Two preliminaries:
–Alan Kaplan, a reader, attached an AP article to yesterday’s post that says that 16 staff members of Doctors Without Borders have been infected with ebola and nine have died. This contradicts information I got from Bloomberg on Monday that none had been infected. A health expert was using this “fact” to buttress his case that although the protective protocols for health workers were very difficult to carry out they were effective.
Thanks, Alan.
–a second nurse in Dallas who had been caring for ebola victim Thomas Duncan has been diagnosed with the disease. Reports I’ve heard this morning suggest the hospital was woefully unprepared and that few safety protocols were in place while Mr. Duncan was being treated.
SARS…
This is my mainly subjective, investment-oriented, account of the SARS period.
–SARS emerged in Guangdong province in southeast China sometime in 2002.
–The disease is spread by coming into contact with respiratory droplets from coughs or sneezes of someone infected. SARS can also be contracted by touching an object or surface where droplets have landed and then touching the mouth, nose or eyes.
–The World Health Organization says that 8098 people worldwide contracted SARS during the 2002-03 epidemic, of whom 774 died. In the early days of SARS, however, and for a period of at least several months, Chinese officials suppressed information about the disease. So it’s not clear how accurate these figures are. .
–Treatment, as I recall from reports at that time, is long and painful. Recovery may be far from complete.
–two factors contained the spread of the disease outside China: at that time is was not as easy as it is today to get official permission to leave the country; and most exit routes led through Hong Kong. So Hong Kong acted as a choke point for screening and potential quarantine.
–within China, once Beijing began to take preventative measures to contain SARS, factories were quarantined and closed for weeks at a time. This not only affected the production of Chinese goods, but also foreign production of end products that used Chinese components.
–for a period, port workers in Hong Kong and elsewhere refused to handle shipments of goods from China, reasoning they risked contracting SARS from touching surfaces where infected persons might have coughed or sneezed.
–Travel to Hong Kong dropped sharply. Business travel from Hong Kong did as well, since clients/colleagues were not eager to schedule meetings.

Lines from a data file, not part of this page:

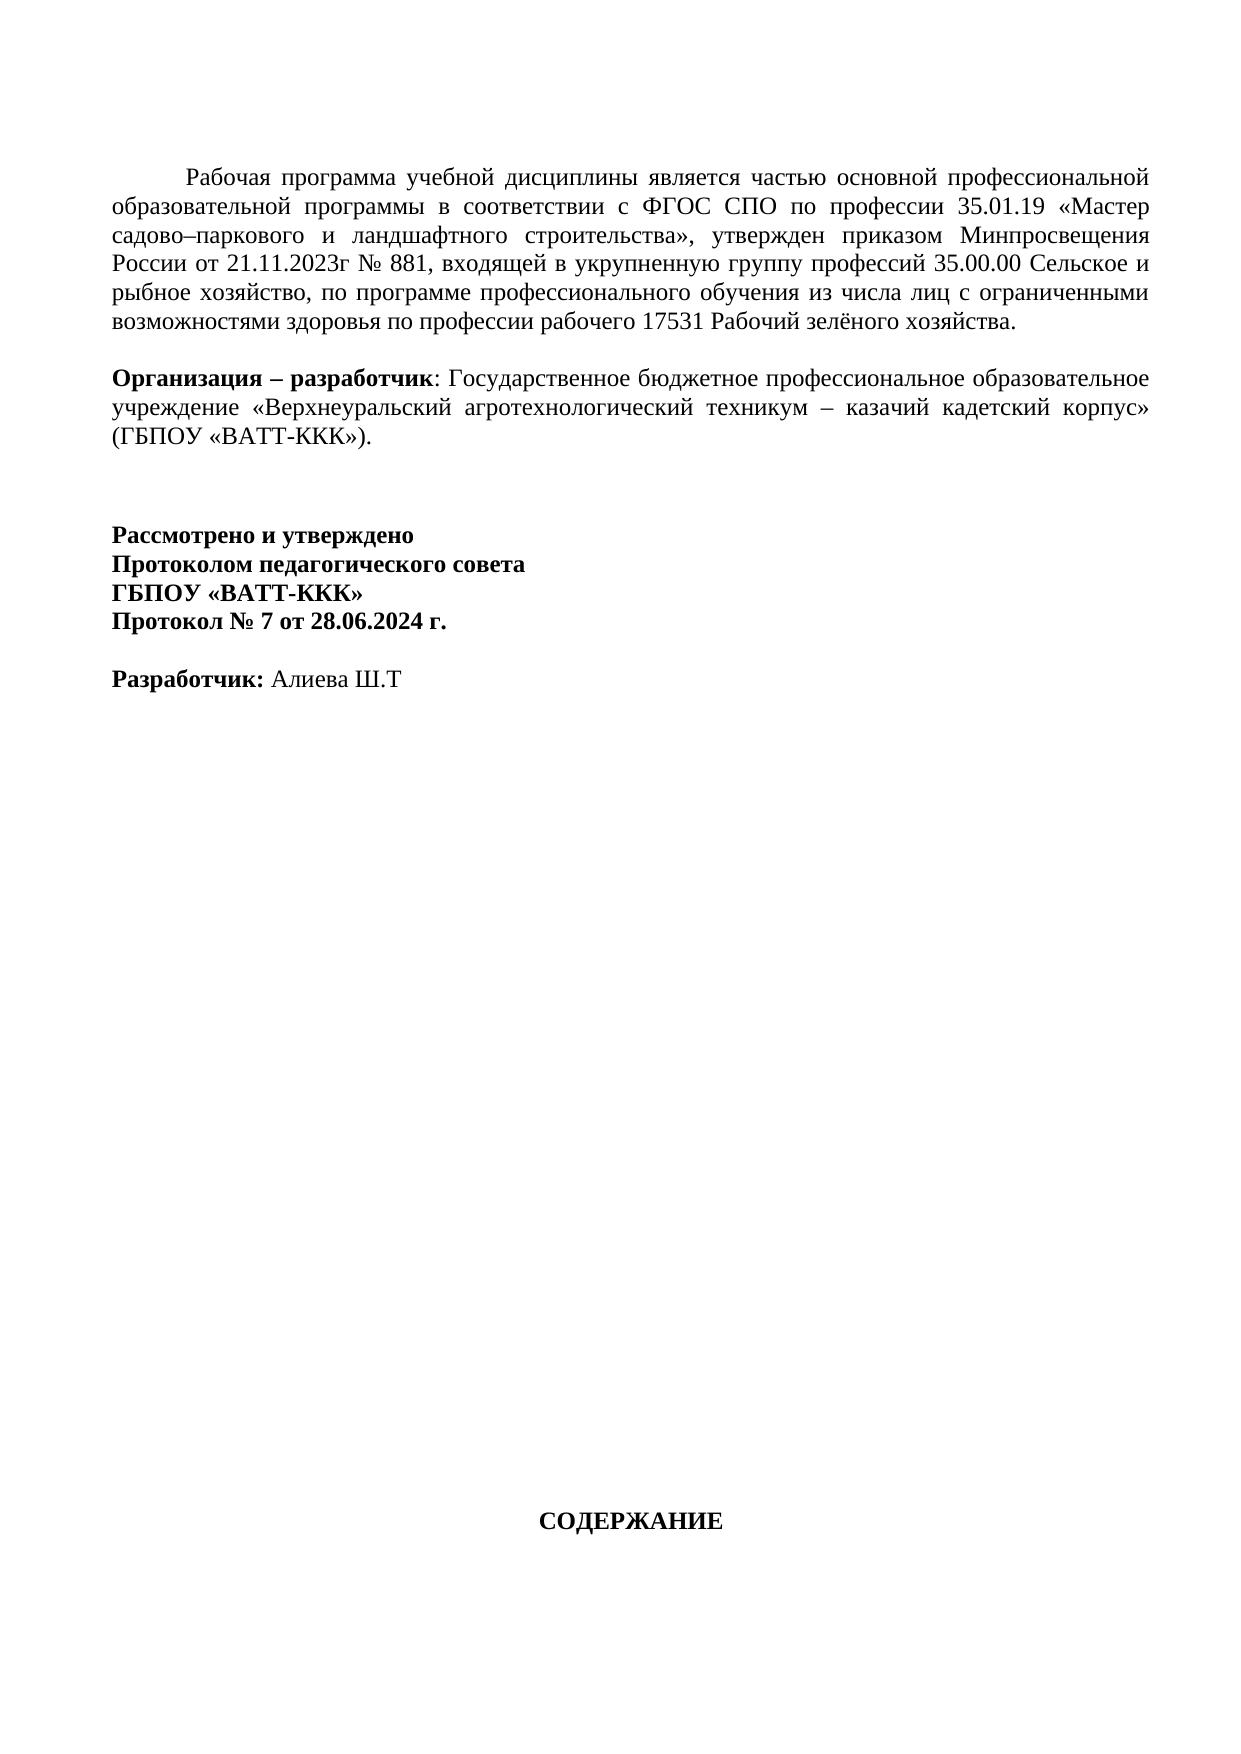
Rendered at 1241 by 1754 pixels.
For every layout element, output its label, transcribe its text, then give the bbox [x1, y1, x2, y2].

text Организация – разработчик: Государственное бюджетное профессиональное образовательное учреждение «Верхнеуральский агротехнологический техникум – казачий кадетский корпус» (ГБПОУ «ВАТТ-ККК»). [112, 363, 1150, 450]
text ГБПОУ «ВАТТ-ККК» [112, 578, 1150, 606]
text Рабочая программа учебной дисциплины является частью основной профессиональной образовательной программы в соответствии с ФГОС СПО по профессии 35.01.19 «Мастер садово–паркового и ландшафтного строительства», утвержден приказом Минпросвещения России от 21.11.2023г № 881, входящей в укрупненную группу профессий 35.00.00 Сельское и рыбное хозяйство, по программе профессионального обучения из числа лиц с ограниченными возможностями здоровья по профессии рабочего 17531 Рабочий зелёного хозяйства. [112, 162, 1150, 335]
text Разработчик: Алиева Ш.Т [112, 664, 1150, 693]
text Протоколом педагогического совета [112, 549, 1150, 578]
text СОДЕРЖАНИЕ [112, 1506, 1150, 1535]
text Рассмотрено и утверждено [112, 520, 1150, 549]
text Протокол № 7 от 28.06.2024 г. [112, 606, 1150, 635]
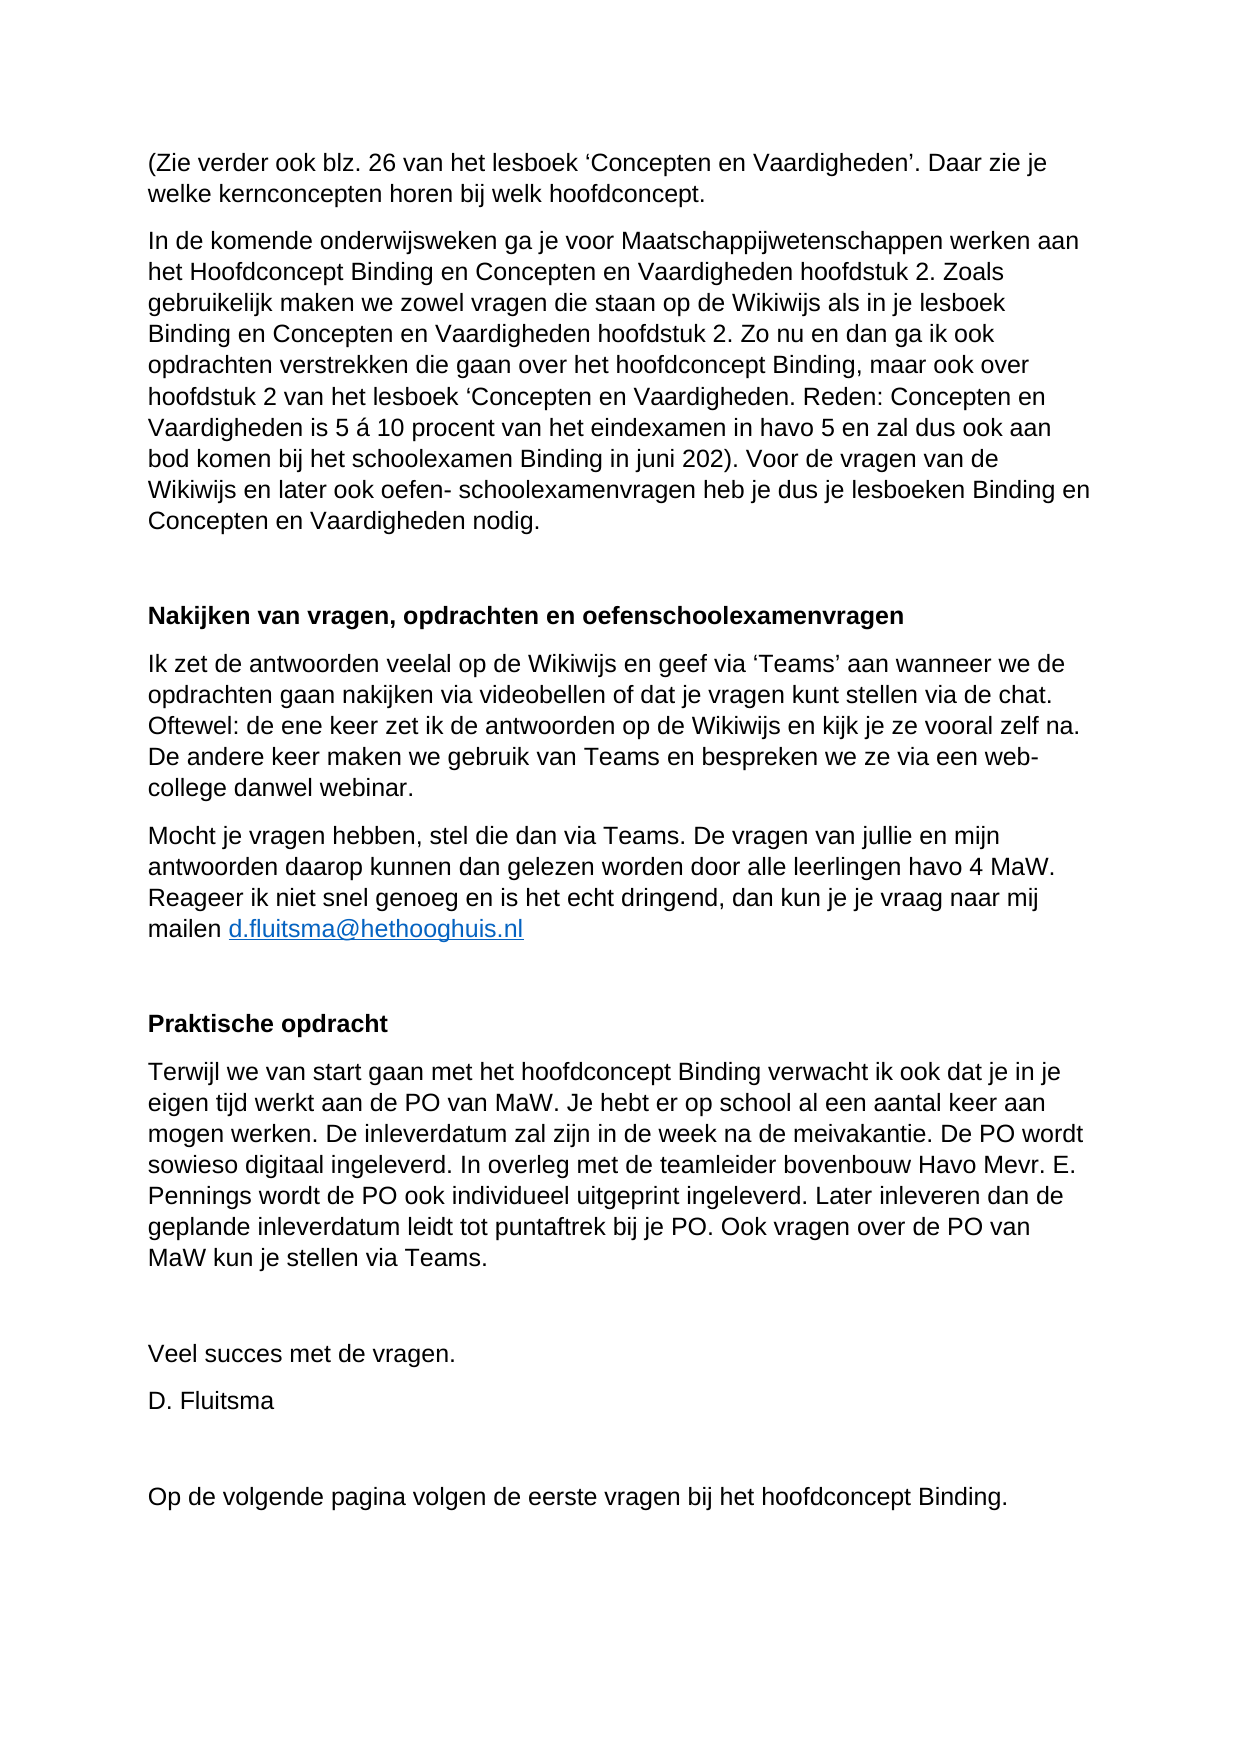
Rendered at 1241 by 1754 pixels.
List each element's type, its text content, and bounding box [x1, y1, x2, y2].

–Investors closely monitored reports of new cases in Hong Kong, looking for deceleration of the rate at which the disease was spreading. The time of maximum concern lasted from the initial reports from China in November 2002 until June 2003.
–the S&P 500 dropped by about 10% from mid-November 2002 through early March 2003. It’s hard to know how much of this decline was due to SARS, since world markets were still working through the aftermath of the implosion of the Internet bubble in 2000. Markets bottomed in March 2003; economic revival propelled them sharply higher from that point.
…vs. ebola
–ebola appears to be harder to contract than SARS, but the fatality rate is much higher
–colonial-era ties between Africa and the EU mean there are more routes an infected person might take to other areas of the world
–Africa is not yet the manufacturing powerhouse that China was in 2002. So the indirect effects of quarantine on the rest of the world will be potentially lower
–as was the case with SARS, the biggest potential stock market losers will likely be travel, tourism and entertainment related. I think Europe is the area outside Africa most likely to be negatively affected.
–I’d think that, by analogy with SARS, it will take six months of global government effort to contain the outbreak. If so, we’re still in early days of concern about the disease.